Three contrasting jobs illustrate how the same broad category — “writing assistant” — produces radically different system requirements.
The job “help me write faster” requires synchronous AI completions with a latency SLO in the range of 200–500 milliseconds. Above that threshold, users perceive a delay and the tool feels slow. This job demands inference infrastructure optimised for speed, small model sizes or aggressive caching, and streaming outputs so the user sees tokens appearing rather than waiting for the full completion.
The job “help me write better over time” is a different system entirely. Better-over-time requires feedback loops: the system must observe what the user accepted and rejected, store that history, use it to calibrate future suggestions, and surface patterns in the user’s writing that the user themselves may not have noticed. This job is primarily asynchronous. The user does not need the feedback in real time; they need it to be accurate and accumulative. The architecture is a data pipeline, not a latency-sensitive service.

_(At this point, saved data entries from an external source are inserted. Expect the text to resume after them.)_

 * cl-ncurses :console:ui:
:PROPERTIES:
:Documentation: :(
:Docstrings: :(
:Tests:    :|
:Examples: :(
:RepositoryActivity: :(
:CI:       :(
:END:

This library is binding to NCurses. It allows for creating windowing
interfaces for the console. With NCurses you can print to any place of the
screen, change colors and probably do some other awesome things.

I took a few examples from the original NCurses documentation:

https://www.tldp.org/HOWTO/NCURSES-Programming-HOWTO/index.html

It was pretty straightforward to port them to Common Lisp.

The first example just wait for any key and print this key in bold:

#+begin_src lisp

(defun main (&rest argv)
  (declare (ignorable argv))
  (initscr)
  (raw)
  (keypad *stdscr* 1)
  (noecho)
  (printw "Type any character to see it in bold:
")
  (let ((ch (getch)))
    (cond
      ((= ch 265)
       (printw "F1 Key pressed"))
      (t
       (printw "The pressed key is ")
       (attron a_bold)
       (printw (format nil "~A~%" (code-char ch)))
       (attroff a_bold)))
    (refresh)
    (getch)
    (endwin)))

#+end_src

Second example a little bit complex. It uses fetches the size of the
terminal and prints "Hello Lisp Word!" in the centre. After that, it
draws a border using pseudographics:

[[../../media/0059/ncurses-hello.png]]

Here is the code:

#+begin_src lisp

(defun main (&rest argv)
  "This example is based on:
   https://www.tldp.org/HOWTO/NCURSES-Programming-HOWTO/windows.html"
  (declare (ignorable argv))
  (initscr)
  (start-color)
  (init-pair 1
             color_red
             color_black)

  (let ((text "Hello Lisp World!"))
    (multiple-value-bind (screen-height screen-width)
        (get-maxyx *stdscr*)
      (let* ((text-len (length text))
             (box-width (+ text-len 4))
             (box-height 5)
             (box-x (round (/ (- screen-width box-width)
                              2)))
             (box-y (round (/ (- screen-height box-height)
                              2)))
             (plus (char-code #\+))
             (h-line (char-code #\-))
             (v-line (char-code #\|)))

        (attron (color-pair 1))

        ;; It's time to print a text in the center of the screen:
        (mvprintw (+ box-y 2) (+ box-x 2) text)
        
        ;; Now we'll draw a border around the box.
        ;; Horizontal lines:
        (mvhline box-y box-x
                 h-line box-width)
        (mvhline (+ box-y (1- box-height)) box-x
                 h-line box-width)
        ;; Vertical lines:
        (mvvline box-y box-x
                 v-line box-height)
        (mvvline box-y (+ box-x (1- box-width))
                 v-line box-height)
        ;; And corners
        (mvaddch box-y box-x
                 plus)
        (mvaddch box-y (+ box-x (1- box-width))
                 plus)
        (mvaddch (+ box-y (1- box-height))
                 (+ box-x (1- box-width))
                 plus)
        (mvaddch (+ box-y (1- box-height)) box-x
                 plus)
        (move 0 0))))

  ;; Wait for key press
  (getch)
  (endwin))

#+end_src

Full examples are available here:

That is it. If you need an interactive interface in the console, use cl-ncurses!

The job “help me not lose my work” is durability-first. The system must acknowledge writes only after they are committed to durable storage. Eventual consistency is unacceptable. Sync-before-acknowledge is the design pattern. Latency is secondary to durability.

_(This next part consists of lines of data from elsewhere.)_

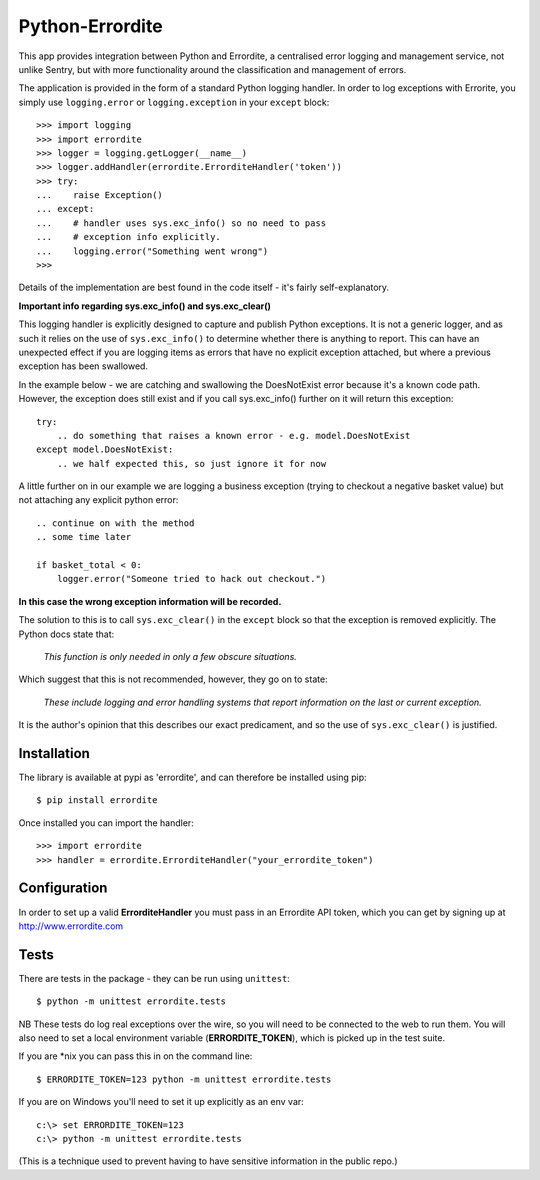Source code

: Python-Errordite
================

This app provides integration between Python and Errordite, a centralised
error logging and management service, not unlike Sentry, but with more
functionality around the classification and management of errors.

The application is provided in the form of a standard Python logging handler.
In order to log exceptions with Errorite, you simply use ``logging.error`` or
``logging.exception`` in your ``except`` block::

    >>> import logging
    >>> import errordite
    >>> logger = logging.getLogger(__name__)
    >>> logger.addHandler(errordite.ErrorditeHandler('token'))
    >>> try:
    ...    raise Exception()
    ... except:
    ...    # handler uses sys.exc_info() so no need to pass
    ...    # exception info explicitly.
    ...    logging.error("Something went wrong")
    >>>

Details of the implementation are best found in the code itself - it's fairly
self-explanatory.

**Important info regarding sys.exc_info() and sys.exc_clear()**

This logging handler is explicitly designed to capture and publish Python
exceptions. It is not a generic logger, and as such it relies on the use of
``sys.exc_info()`` to determine whether there is anything to report. This can
have an unexpected effect if you are logging items as errors that have no
explicit exception attached, but where a previous exception has been swallowed.

In the example below - we are catching and swallowing the DoesNotExist error
because it's a known code path. However, the exception does still exist and
if you call sys.exc_info() further on it will return this exception::

    try:
        .. do something that raises a known error - e.g. model.DoesNotExist
    except model.DoesNotExist:
        .. we half expected this, so just ignore it for now

A little further on in our example we are logging a business exception (trying
to checkout a negative basket value) but not attaching any explicit python
error::

    .. continue on with the method
    .. some time later

    if basket_total < 0:
        logger.error("Someone tried to hack out checkout.")

**In this case the wrong exception information will be recorded.**

The solution to this is to call ``sys.exc_clear()`` in the ``except`` block
so that the exception is removed explicitly. The Python docs state that:

 *This function is only needed in only a few obscure situations.*

Which suggest that this is not recommended, however, they go on to state:

 *These include logging and error handling systems that report information
 on the last or current exception.*

It is the author's opinion that this describes our exact predicament, and so
the use of ``sys.exc_clear()`` is justified. 

Installation
------------

The library is available at pypi as 'errordite', and can therefore be
installed using pip::
    
    $ pip install errordite

Once installed you can import the handler::

    >>> import errordite
    >>> handler = errordite.ErrorditeHandler("your_errordite_token")

Configuration
-------------

In order to set up a valid **ErrorditeHandler** you must pass in an
Errordite API token, which you can get by signing up at http://www.errordite.com

Tests
-----

There are tests in the package - they can be run using ``unittest``::

    $ python -m unittest errordite.tests

NB These tests do log real exceptions over the wire, so you will need to be
connected to the web to run them. You will also need to set a local environment
variable (**ERRORDITE_TOKEN**), which is picked up in the test suite.

If you are \*nix you can pass this in on the command line::

    $ ERRORDITE_TOKEN=123 python -m unittest errordite.tests

If you are on Windows you'll need to set it up explicitly as an env var::

    c:\> set ERRORDITE_TOKEN=123
    c:\> python -m unittest errordite.tests

(This is a technique used to prevent having to have sensitive information in
the public repo.)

These three jobs look similar on the surface — they are all “writing assistant” features — but they produce architectures that share almost nothing. A technical leader who does not distinguish between them will build a single system that does all three badly.
The same logic applies to API design. An API that exposes what the system does — “create entity,” “update entity,” “delete entity” — forces the caller to understand the system’s internal model. An API that exposes what the user wants to accomplish — “publish article,” “retract article,” “request review” — lets the system evolve its internal model without breaking callers. The unit of the API surface is the job, not the implementation.